A second comparative study, comparing two populations of patients with unexplained subfertility, treated with different approached, demonstrated how the percentage of pregnancy rate was the same. The first group was treated with ovarian stimulation and intrauterine insemination (a type of Assisted Reproductive Treatments), the second with an expectant management* programme. In both cases the pregnancy rate was 25% after 6 months and 75% after three years. This demonstrated that Assisted Reproductive Treatments did not produce any effective advantage for couples compared to those who attempted to conceive naturally.
The medical choice is not only about "whether" to intervene in cases of subfertility, but also "when": different economic-clinical studies affirm that in cases of young women affected by subfertility, Assisted Reproductive Treatments are not effective in the first the years of conception.

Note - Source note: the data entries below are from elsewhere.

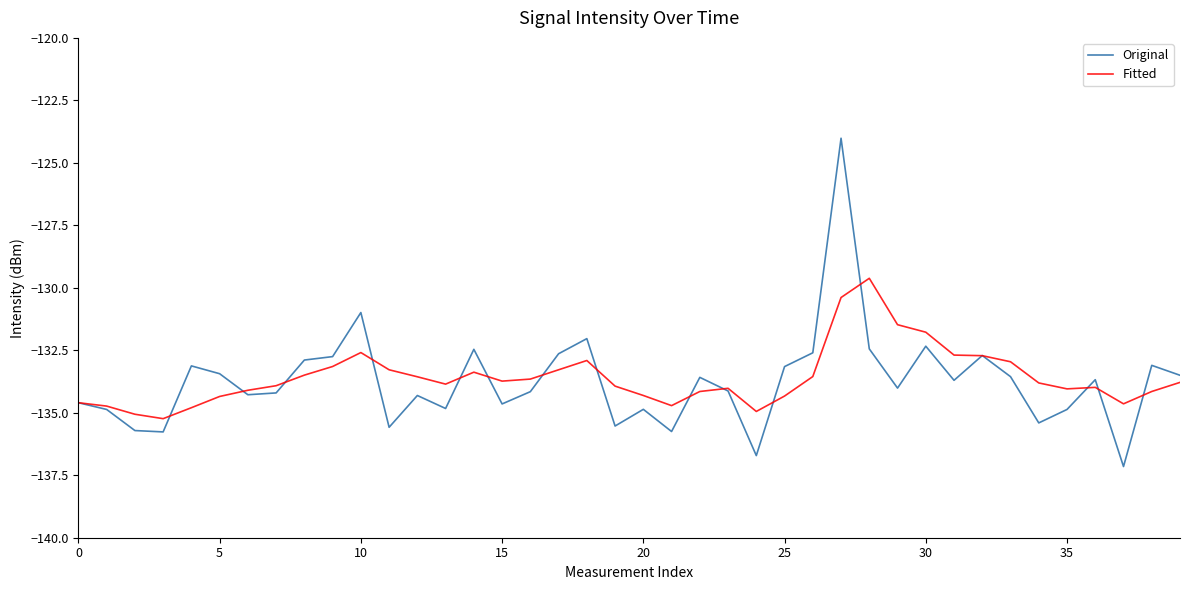

After their last crossing, which series has the higher values: Fitted or Original?

Original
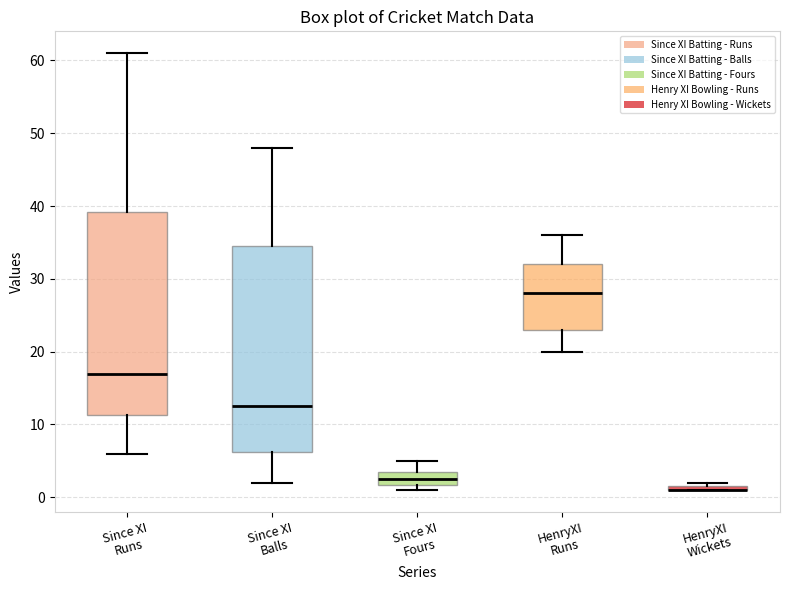

Where is the upper edge of the box for HenryXI Wickets on the y-axis? The values are not printed on the chart, so give them approximately, as read against the axis.

2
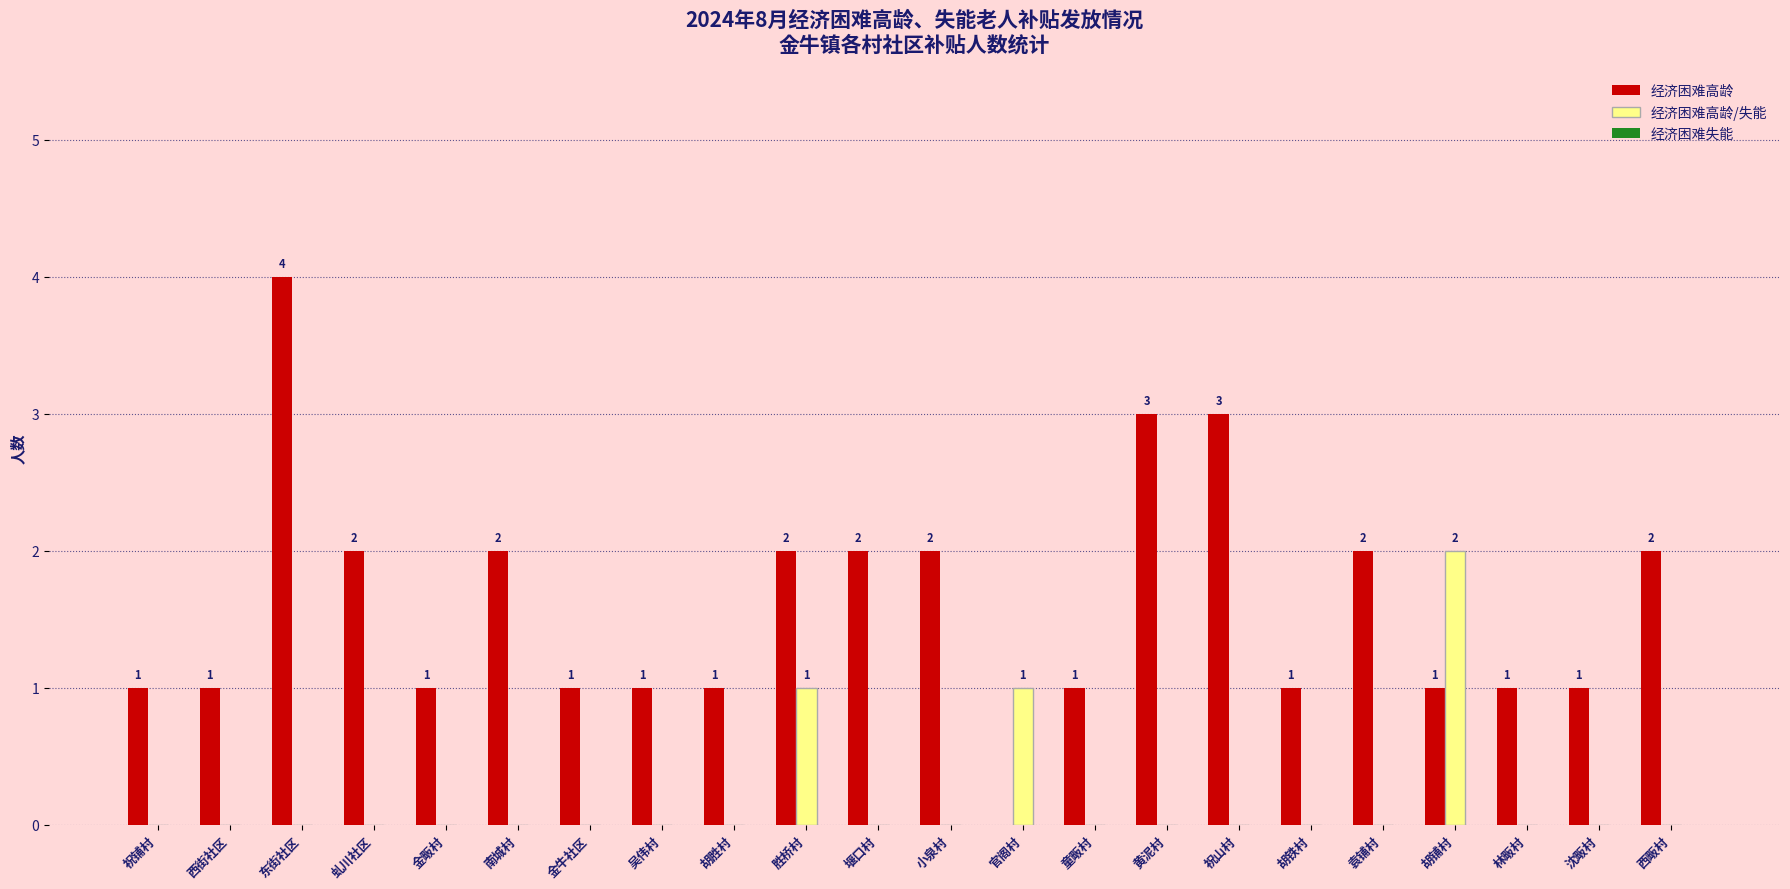

At which category is the sum across all series the highest?

东街社区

The duration of a woman's subfertility or infertility appears to be crucial in choosing a particular ART protocol and the evaluation of its effectiveness. It remains unexplained as to why such information does not feature in annual ART surveying carried out by each country.
NB: The UK is the only European country to have adopted ministerial guidelines for the application of ART. Said guidelines recommend that women affected by subfertility or unexplained fertility for under two years are not treated with ART techniques. If said women are under the age of 40, this recommendation changes, initially "not more than 3 years" - without any scientific motivation in support of such decision.
In conclusion, in cases of subfertility and unexplained infertility, medical and clinical evidence has demonstrated the need to consider Assisted Reproductive Treatments as a last resort, although it does not offer a greater probability of success compared to those achievable through an expectant management* path.